§ **Activity**: Rewrite the listing lines from the one containing "right knee: (99, 180, -28)" through the one containing "left shoulder: (111, 62, -32)", inclusive, with "Body keypoints" renamed to "Pose keypoints" and nothing else changed. Leave the pictures out of the answer.
______________________________
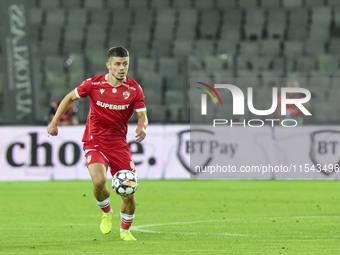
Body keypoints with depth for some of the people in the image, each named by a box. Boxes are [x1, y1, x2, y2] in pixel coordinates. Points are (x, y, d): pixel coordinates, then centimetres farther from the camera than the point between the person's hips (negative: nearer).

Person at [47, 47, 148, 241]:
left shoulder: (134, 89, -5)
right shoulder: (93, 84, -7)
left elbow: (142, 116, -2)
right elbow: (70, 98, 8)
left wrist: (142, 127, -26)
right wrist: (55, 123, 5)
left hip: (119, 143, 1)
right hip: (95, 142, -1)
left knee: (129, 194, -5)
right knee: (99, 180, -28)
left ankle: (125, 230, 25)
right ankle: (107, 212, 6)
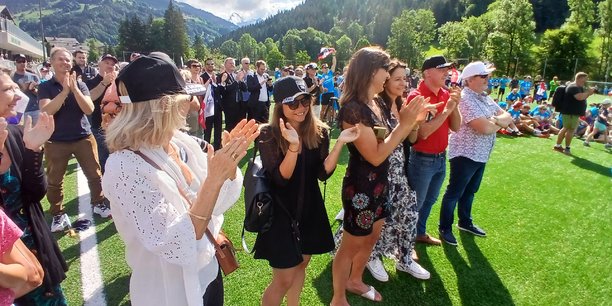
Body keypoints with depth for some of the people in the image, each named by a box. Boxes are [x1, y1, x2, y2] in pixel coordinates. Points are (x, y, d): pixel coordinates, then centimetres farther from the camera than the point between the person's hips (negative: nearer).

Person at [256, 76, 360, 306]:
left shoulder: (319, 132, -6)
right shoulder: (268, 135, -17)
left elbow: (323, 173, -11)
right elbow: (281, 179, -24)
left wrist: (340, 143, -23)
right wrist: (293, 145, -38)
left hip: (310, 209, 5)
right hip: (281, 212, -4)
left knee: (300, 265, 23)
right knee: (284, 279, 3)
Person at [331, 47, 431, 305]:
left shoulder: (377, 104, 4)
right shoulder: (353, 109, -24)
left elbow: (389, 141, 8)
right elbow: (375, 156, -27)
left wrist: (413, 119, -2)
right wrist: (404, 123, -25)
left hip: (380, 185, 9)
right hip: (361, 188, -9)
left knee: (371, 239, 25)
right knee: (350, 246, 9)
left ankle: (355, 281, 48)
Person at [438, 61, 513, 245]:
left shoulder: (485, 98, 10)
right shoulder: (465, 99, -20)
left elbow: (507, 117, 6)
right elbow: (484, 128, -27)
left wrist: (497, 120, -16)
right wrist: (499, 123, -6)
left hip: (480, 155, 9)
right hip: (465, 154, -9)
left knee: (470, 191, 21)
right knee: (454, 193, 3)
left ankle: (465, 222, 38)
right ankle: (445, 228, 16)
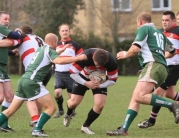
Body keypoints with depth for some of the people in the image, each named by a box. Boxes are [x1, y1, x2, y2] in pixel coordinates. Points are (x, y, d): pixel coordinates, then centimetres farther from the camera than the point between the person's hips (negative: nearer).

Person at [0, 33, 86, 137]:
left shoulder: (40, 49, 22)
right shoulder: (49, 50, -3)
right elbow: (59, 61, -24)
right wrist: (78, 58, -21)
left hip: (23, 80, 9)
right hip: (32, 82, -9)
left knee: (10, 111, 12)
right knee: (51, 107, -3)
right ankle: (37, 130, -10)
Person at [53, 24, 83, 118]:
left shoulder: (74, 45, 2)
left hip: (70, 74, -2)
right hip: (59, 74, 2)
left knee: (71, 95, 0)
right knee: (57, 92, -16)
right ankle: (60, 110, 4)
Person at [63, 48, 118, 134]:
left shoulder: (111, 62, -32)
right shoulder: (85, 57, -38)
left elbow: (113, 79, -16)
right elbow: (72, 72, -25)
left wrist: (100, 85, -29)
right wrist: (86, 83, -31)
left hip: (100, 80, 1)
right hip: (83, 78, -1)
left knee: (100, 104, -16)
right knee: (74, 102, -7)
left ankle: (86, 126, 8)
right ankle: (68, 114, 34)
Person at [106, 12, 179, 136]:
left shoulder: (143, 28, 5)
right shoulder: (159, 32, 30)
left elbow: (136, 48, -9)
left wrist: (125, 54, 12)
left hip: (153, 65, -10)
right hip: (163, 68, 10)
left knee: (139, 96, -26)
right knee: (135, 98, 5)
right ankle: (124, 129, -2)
______________________________
§ **Task result**:
right knee: (99, 180, -28)
left ankle: (125, 230, 25)
right ankle: (107, 212, 6)
Pose keypoints with depth for some of the people in the image, each named by a box. Boxes are [x1, y1, x2, y2] in pixel coordinates. Points are (x, y, d): pixel coordinates, then centimetres farther from the camera than the point between the person's hips (negative: nearer).

Person at [256, 76, 360, 306]:
left shoulder: (319, 132, -6)
right shoulder: (268, 135, -17)
left elbow: (323, 173, -11)
right elbow: (281, 179, -24)
left wrist: (340, 143, -23)
right wrist: (293, 145, -38)
left hip: (310, 209, 5)
right hip: (281, 212, -4)
left knee: (300, 265, 23)
right knee: (284, 279, 3)
Person at [331, 47, 431, 305]:
left shoulder: (377, 104, 4)
right shoulder: (353, 109, -24)
left elbow: (389, 141, 8)
right elbow: (375, 156, -27)
left wrist: (413, 119, -2)
right wrist: (404, 123, -25)
left hip: (380, 185, 9)
right hip: (361, 188, -9)
left knee: (371, 239, 25)
right knee: (350, 246, 9)
left ankle: (355, 281, 48)
Person at [438, 61, 513, 245]:
left shoulder: (485, 98, 10)
right shoulder: (465, 99, -20)
left elbow: (507, 117, 6)
right elbow: (484, 128, -27)
left wrist: (497, 120, -16)
right wrist: (499, 123, -6)
left hip: (480, 155, 9)
right hip: (465, 154, -9)
left knee: (470, 191, 21)
right knee: (454, 193, 3)
left ankle: (465, 222, 38)
right ankle: (445, 228, 16)
Pose keypoints with depth for some of the people in the image, each named by a box. Boxes are [x1, y1, x2, y2] in pixel coordinates. Points are (x, y, d): pixel coordinates, then centimetres farther from the camera than the point between the person's hips (negative: nearer).

Person at [0, 33, 86, 137]:
left shoulder: (40, 49, 22)
right shoulder: (49, 50, -3)
right elbow: (59, 61, -24)
right wrist: (78, 58, -21)
left hip: (23, 80, 9)
right hip: (32, 82, -9)
left knee: (10, 111, 12)
right knee: (51, 107, -3)
right ankle: (37, 130, -10)
Person at [53, 24, 83, 118]:
left shoulder: (74, 45, 2)
left hip: (70, 74, -2)
right hip: (59, 74, 2)
left knee: (71, 95, 0)
right knee: (57, 92, -16)
right ankle: (60, 110, 4)
Person at [63, 48, 118, 134]:
left shoulder: (111, 62, -32)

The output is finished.